Today (March 8) marks International Women’s Day, Zoe Hennessy General Secretary of the YCL has issued this statement on behalf of the YCL Executive Committee.

It is a time to reflect on and celebrate the past and current contribution of women to the struggle for socialism and equality, and look forwards to the struggles of the future.

Currently women in Britain have faced massive setbacks in the struggle for female emancipation. Research by trade unions and other organisations has shown that austerity has had a devastating impact on the lives of women. Almost two thirds of low paid workers are women and there has been a 74% increase in women’s underemployment. Women are stuck at the bottom end of local government pay scales and the problem is getting worse after a three-year pay freeze, followed by two below-inflation pay offers and cuts. Job losses, low pay and underemployment mean that women have little chance to progress at work. Cuts to benefits have hit women particularly hard and as cuts to care provision bite it is women who are picking up the pieces.

In comparison, the women’s movement after the socialist revolution in Cuba continues to develop apace. Since the revolution women’s equality has been guaranteed by law and the Federation of Cuban Women work ministries, trade unions and organisations to provide equal opportunities for women, develop community services, draw women out of the home and mobilise women to engage in political and governmental work. At grass roots level the FCW mounts campaigns relating to women’s issues, such as community health and education programmes, civic rights campaigns and programmes promoting equality in different aspects of the lives of women. Currently 85% of women over the age of 14 are members of the Federation and over 73,000 branches across Cuba. In 1956 (before the revolution) women made up just 17% of the workforce, and mostly in areas such as domestic service. Prostitution was widespread and often the only means of survival for women. Women have made huge gains in Cuba not only entering the workforce (women make up 44%) but also in the careers they now have access to, for example, over 50% of doctors are women. All women are guaranteed maternity leave and the state provides high quality childcare at a low cost from 3 months until children reach school age.
Compare this to Britain, where childcare for 2 children is estimated to cost around £11,700 a year, it is no wonder that women are having to give up their careers in order to look after their children. The universal provision of healthcare in Cuba has meant that the burden of care has been lifted from women, whilst access to contraception and abortion has allowed women to pursue their careers and educational ambitions.Whilst the progress women have made in Britain is eroded by the ideology of austerity, it is important to take courage and learn lessons from our sisters in the socialist countries.

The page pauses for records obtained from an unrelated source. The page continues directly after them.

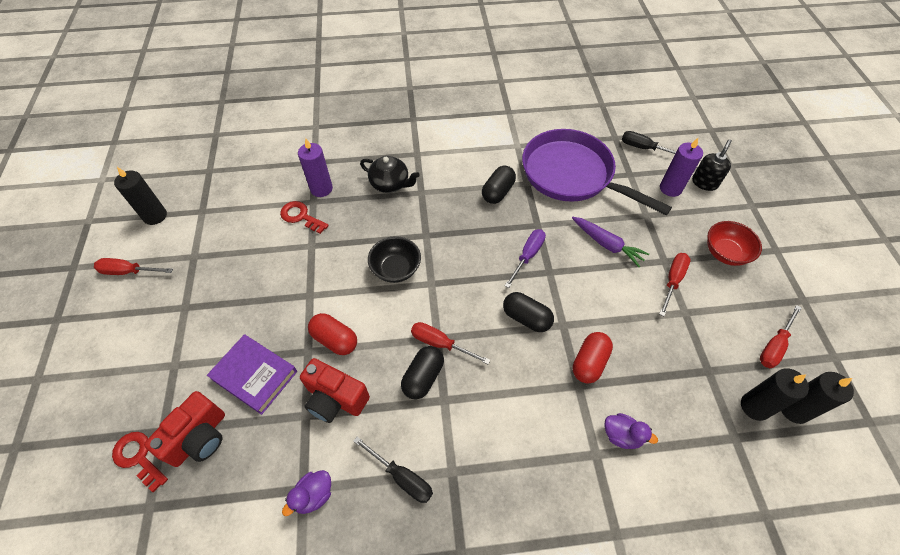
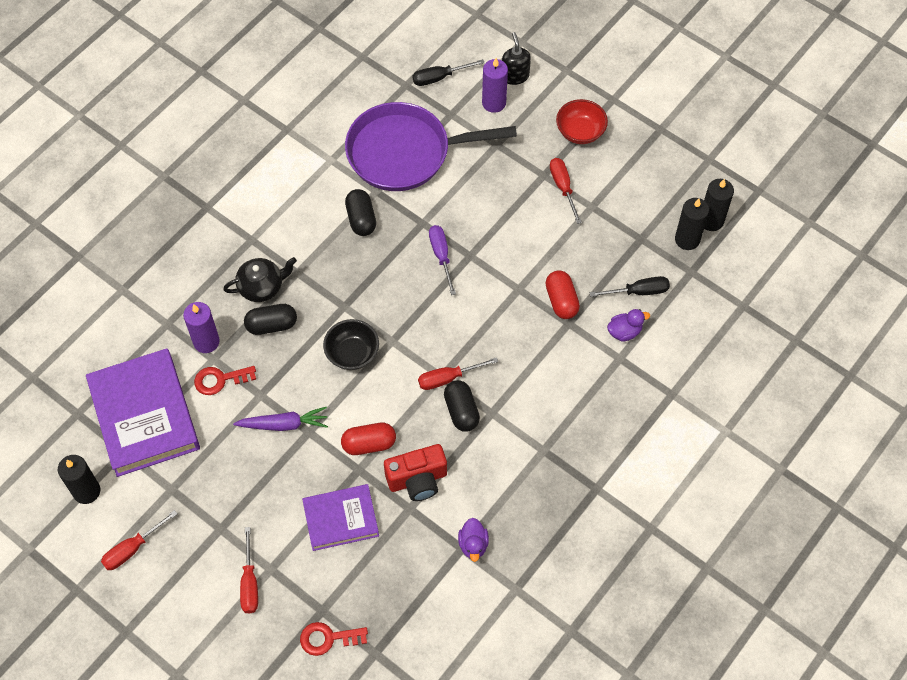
camera: 45 degrees left, 5 degrees up
red camera [144,391,225,467] -> none
black screwdriver [353,437,433,503] -> black screwdriver moved to [590,276,670,297]
black capsule [503,292,554,332] -> black capsule moved to [244,304,297,335]
purple carrot [572,217,649,267] -> purple carrot moved to [233,407,328,431]
red screwdriver [760,305,801,368] -> red screwdriver moved to [240,527,258,613]
none -> purple book [86,348,200,477]

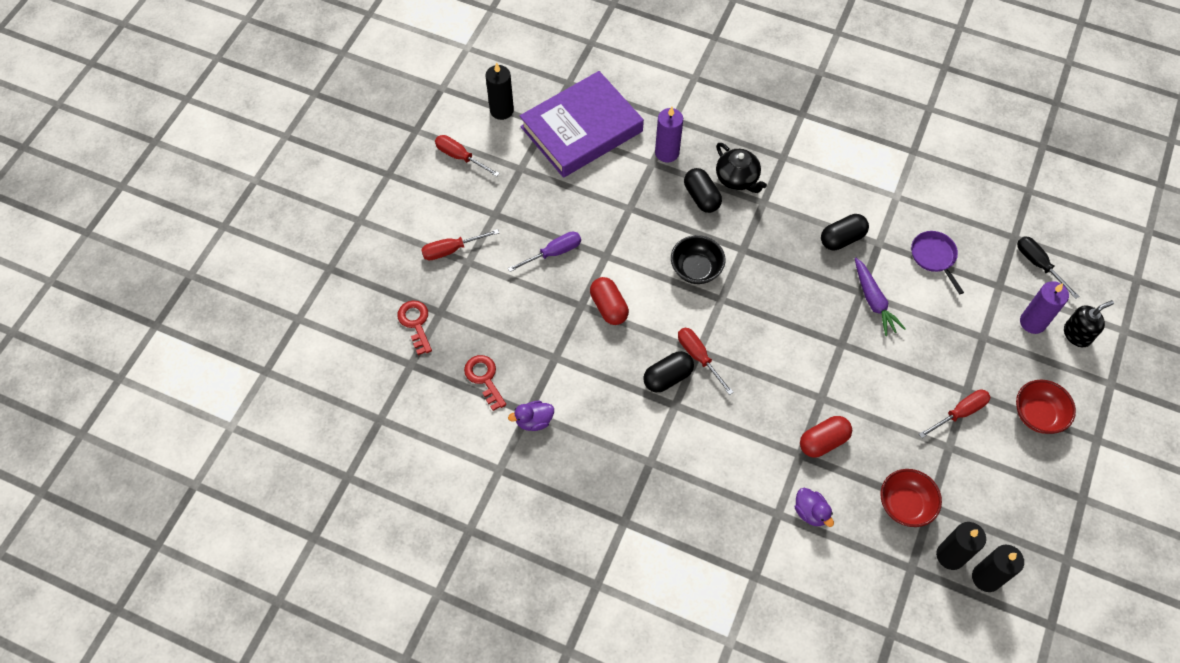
camera: 75 degrees right, 0 degrees up
red key [194,366,256,395] -> red key moved to [464,355,506,411]
purple carrot [233,407,328,431] -> purple carrot moved to [855,258,906,336]
purple book [302,484,379,551] -> none
purple pan [345,102,517,191] -> purple pan [911,231,964,294], size x0.43
red camera [384,444,447,501] -> none
purple screwdriver [429,225,456,295] -> purple screwdriver moved to [508,231,581,272]
black screwdriver [590,276,670,297] -> none
none -> red bowl [880,469,942,527]

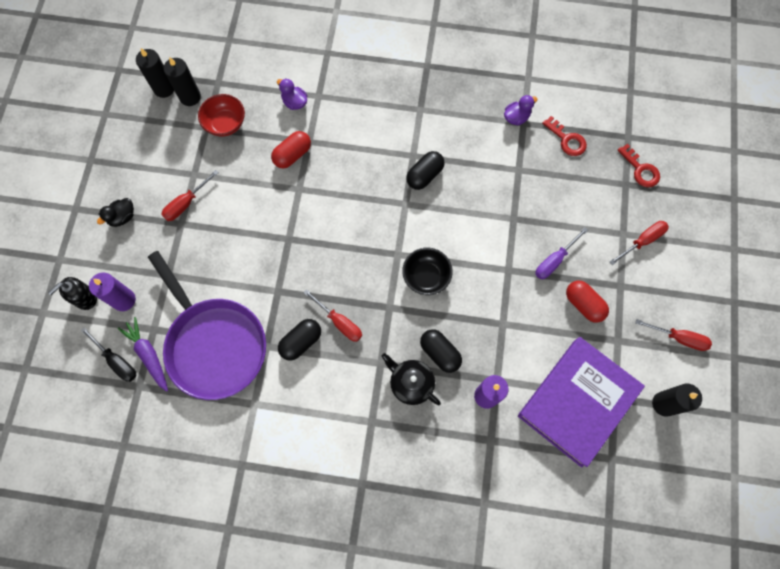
camera: 165 degrees right, 10 degrees up
red capsule [590,277,629,325] -> red capsule moved to [566,281,609,323]
red screwdriver [678,327,734,395] -> red screwdriver moved to [303,289,362,342]
purple carrot [855,258,906,336] -> purple carrot moved to [118,317,168,392]
purple pan [911,231,964,294] -> purple pan [148,251,266,400], size x2.32
red bowl [1016,379,1076,434] -> black duck [97,198,134,227]

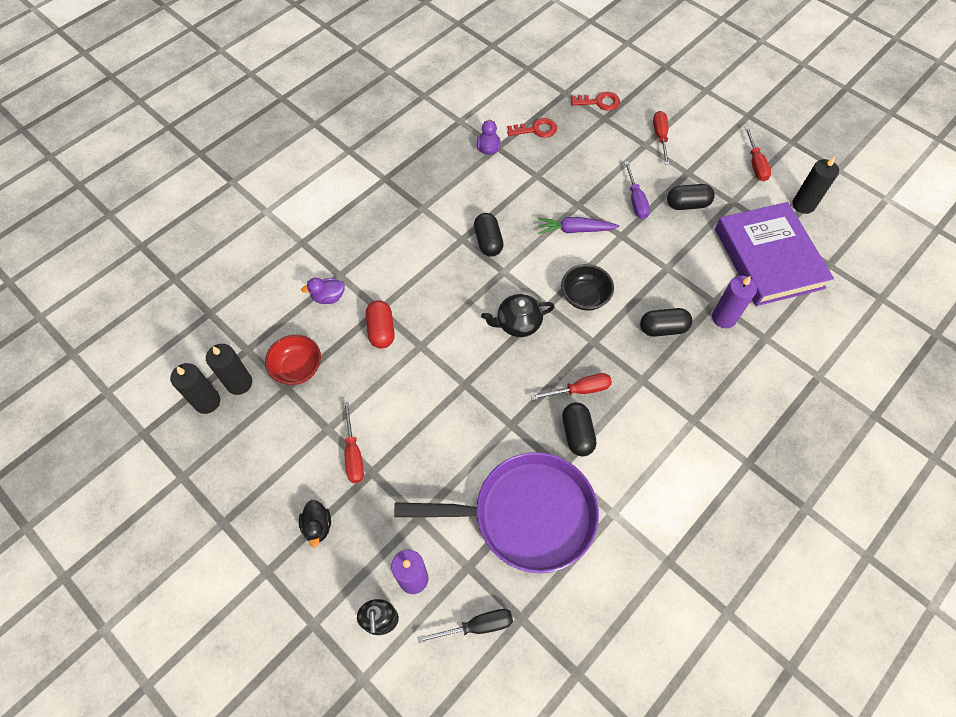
camera: 55 degrees left, 10 degrees down
purple carrot [118,317,168,392] -> purple carrot moved to [537,217,619,234]
black teapot [381,353,441,405] -> black teapot moved to [481,294,555,337]
red capsule [566,281,609,323] -> black capsule [667,184,715,210]
red screwdriver [636,319,712,351] -> red screwdriver turned 120 degrees clockwise [745,126,771,181]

The proletariat will be able to attain its liberation only if it fights together without the difference of nationality and profession. In the same way, it can attain its liberation only if it stands together without the distinction of sex. The incorporation of the great masses of proletarian women in the liberation struggle of the proletariat is one of the prerequisites for the victory of the socialist idea and for the construction of a socialist society.” – Clara Zetkin

The struggle for socialism and the fight for women’s equality are interconnected, and one cannot take place without the other.

Forward to women’s liberation! Forward to Socialism!